Oliver Morgan Sunday February 20, 2000

Inspectors have uncovered 'extremely serious' management flaws at a second atomic plant run by British Nuclear Fuels. The errors resulted in the inaccurate recording of radioactive discharges at Hinkley Point, the nuclear power station on the Bristol Channel.

The revelation follows the publication of three highly critical Government reports that highlight failures of control at the company's Sellafield complex in Cumbria.

The new report - by an inspector from the Environment Agency - suggests BNFL is beset by management problems.

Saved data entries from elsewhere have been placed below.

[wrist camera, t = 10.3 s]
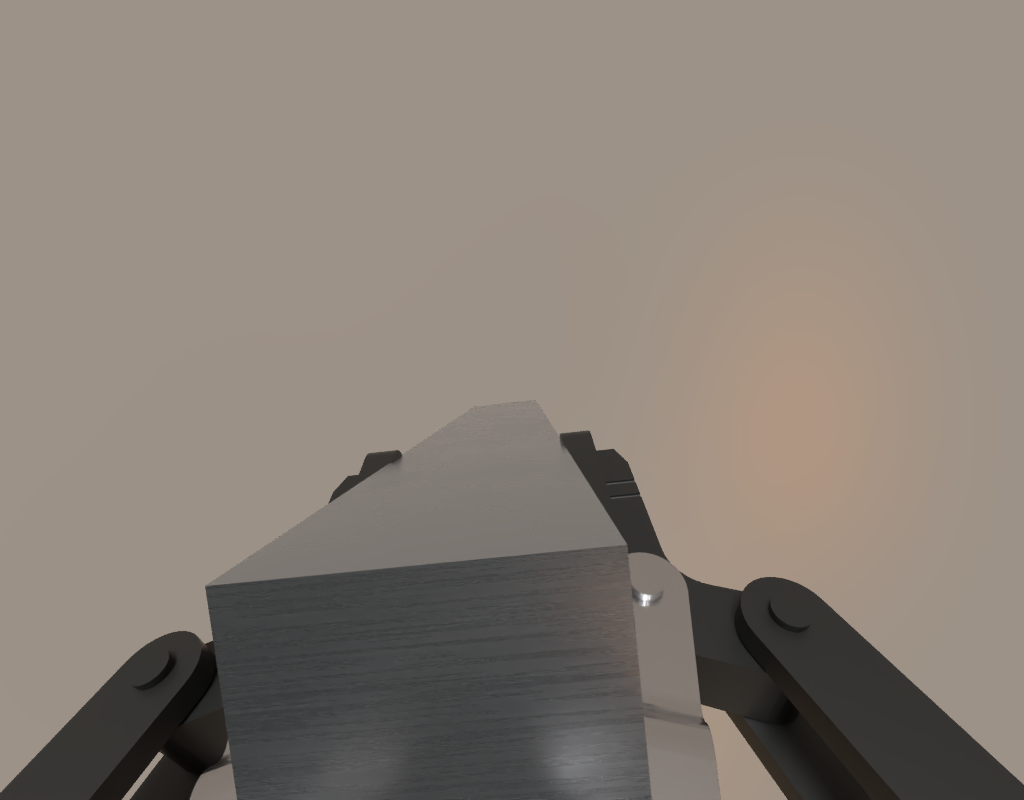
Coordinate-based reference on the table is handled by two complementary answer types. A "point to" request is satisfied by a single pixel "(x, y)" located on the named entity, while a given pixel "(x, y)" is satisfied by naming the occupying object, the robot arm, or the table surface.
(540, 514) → the grey metal bar
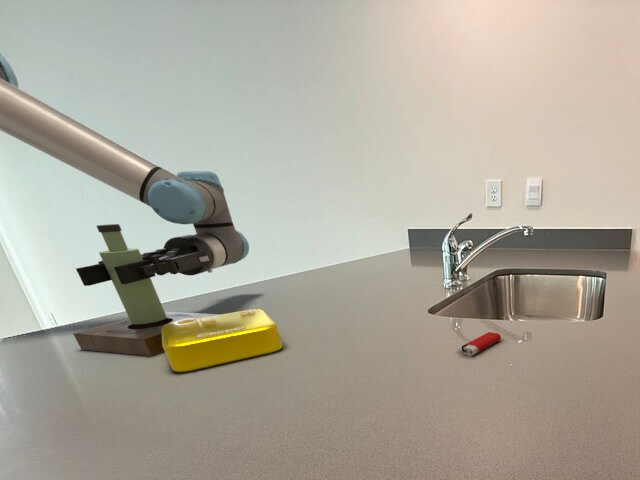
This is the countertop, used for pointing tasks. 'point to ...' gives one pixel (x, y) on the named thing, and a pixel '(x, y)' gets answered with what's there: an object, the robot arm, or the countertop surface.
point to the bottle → (135, 295)
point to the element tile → (219, 339)
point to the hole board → (130, 335)
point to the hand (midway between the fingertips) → (101, 276)
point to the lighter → (480, 343)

The inspector told The Observer his investigations found an 'extremely serious' situation, which 'cuts at the very foundation of the method of regulation'.

He said these indicated failures were not limited to Sellafield, an observation that will raise worrying concerns about the culture of management throughout the company, which owns eight operational first-generation Magnox power stations, along with the Sellafield site and other operations.

The problems at Hinkley Point concern carbon-14 emissions between December 1997 and December 1999. Only half the real emissions of the isotope were recorded by staff, it now appears.

The Environment Agency inspector, Jim Pagington, said a BNFL employee had noted high levels of emissions and assumed his figures were distorted by the presence of another radioactive substance, sulphur-35.

He then calculated how much sulphur-35 he thought was present, and subtracted it from the total. This was significant enough to alter the annual total, and reduce it by 50 per cent.

'A member of staff thought that because the carbon-14 discharges were high, the sampling system was not working,' Pagington told The Observer . 'He thought the sulphur-35 was being carried over with carbon-14, so he subtracted one figure from another. He was wrong.'

Pagington stressed, however, that the emissions did not breach the agency's limit for C14 emissions. 'The most serious thing about this is that it is a breach of company procedure,' he said.

'It shows the management processes are failing and seems to indicate it is not just a problem in one place. We take it extremely seriously. It cuts at the very foundation of regulation.'

He had not yet decided if the misrecording amounted to deliberate falsification, but did not rule that out as a possibility.

Last week the Environment Agency issued an enforcement notice on a BNFL subsidiary, Magnox Electric, which operates Hinkley A, requiring the company to re-examine the samples concerned and revise its monitoring procedures. Hinkley Point A's two reactors are currently shut down following separate safety concerns.

Patrick van den Bulck of the Campaign for Nuclear Disarmament said: 'With these revelations following hard on the heels of the Sellafield data falsification scandal, it would seem that fabricating records is endemic within BNFL.'

Several damning reports about BNFL were issued by the Nuclear Installations Inspectorate last week. Three major problems at the company were highlighted: lack of high-quality safety management, lack of resources to carry out existing safety management and lack of independent inspection.